A young couple are looking forward to getting married after a freak accident almost wrecked their dreams.
Drew Warnes (25) nearly died after the door of a bus luggage compartment flew open and hit him as he walked along Spalding’s Double Street last month.
Drew had been taking a load of washing to his dad’s house at around 8.30am when the bus passed him in the narrow street.
The door hit him in the shoulder blade as the bus drove past and threw him to the ground.
In the immediate aftermath, police reported that Drew had suffered only minor injuries, but when he arrived at Pilgrim Hospital, Boston, he was found to have injured his neck and fractured ribs.
He said: “I really don’t remember anything about it but witnesses say, and you can just see it on CCTV, that the luggage compartment lifted up and I went flying.”
Drew, of Spring Street, was transferred to Queen’s Medical Centre, Nottingham, and fitted with a head brace to support his neck.
Drew said: “I thought the worst was over. I was back on my feet almost straight away, but then on the Friday, four days after I was hit, I felt that I couldn’t breathe.”

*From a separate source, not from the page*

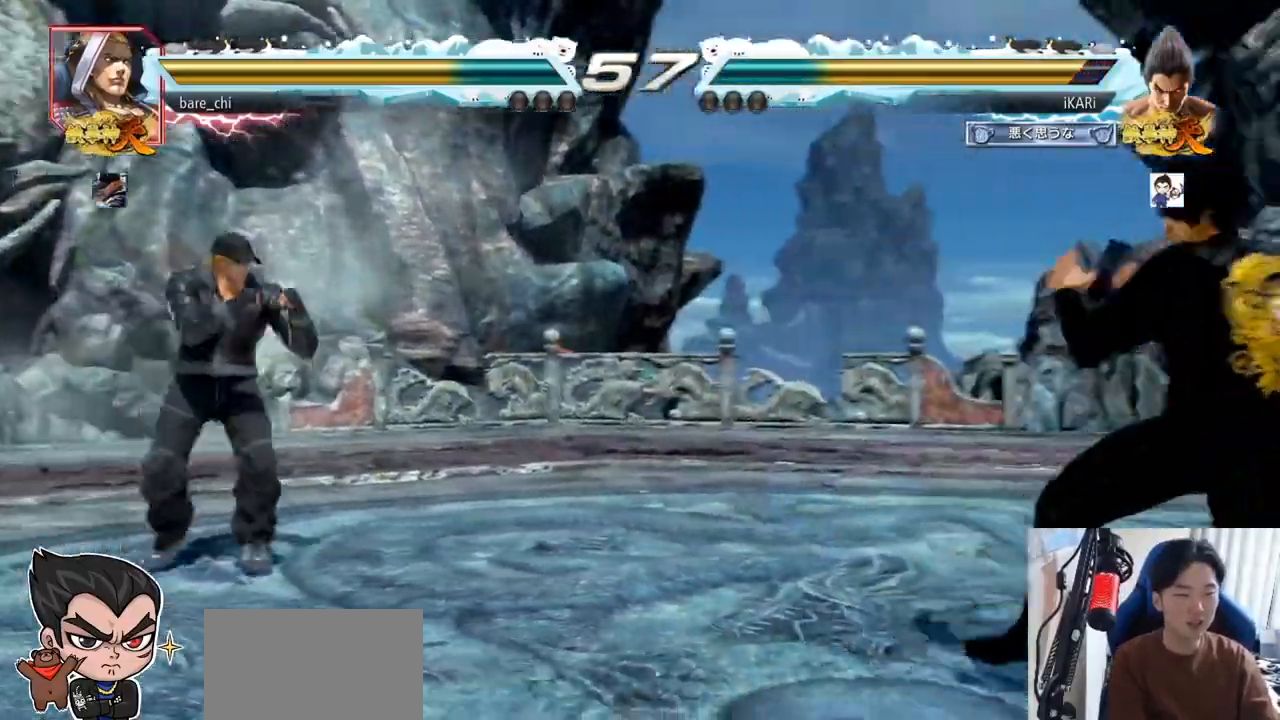
{"buttons": ["TRIANGLE"], "left_stick": "center", "events": [[166, "left_stick", "down"], [216, "left_stick", "left"], [266, "left_stick", "center"], [400, "TRIANGLE", "down"]]}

Drew had suffered a very rare rupture of the thoracic duct and the left side of his body was filled with a bodily fluid called chyle.
He said: “That can be deadly and it was shutting my body down.

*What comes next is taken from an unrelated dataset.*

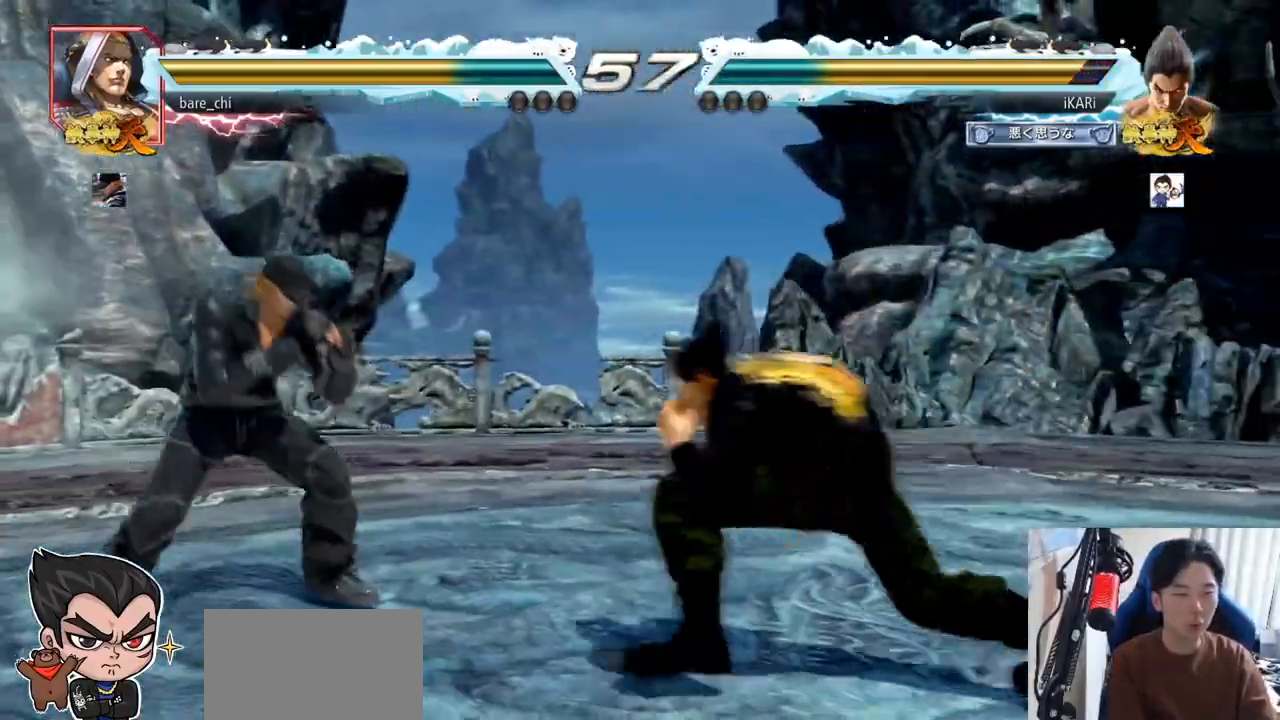
{"buttons": [], "left_stick": "right", "events": [[150, "TRIANGLE", "up"], [384, "left_stick", "right"]]}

“I had to have an emergency operation and the doctor had to research it because it is so rare.
“I spent two days in intensive care and came really close to losing my life.”
But Drew pulled through, helped by his girlfriend of five years Amy Holmes.
He said: “She was there by my bedside the whole time.
“Before it happened I had been planning to ask her to marry me and when they thought I might die, my boss told her.
“So when I came round she asked me if it was true so I proposed from my hospital bed.
“It’s not exactly how I had planned it, but when something like this happens it makes you realise you just have to go for it because you never know what’s going to happen.
“I’ll make it up to her when I get better.”
Drew is now walking well and will stay in the neck brace for eight to 12 weeks.
He added: “My vertebrae had come out of line so the neck brace keeps everythin in line while it heals.
“But it’s not too bad and I just feel lucky to be alive because I came so close to death.”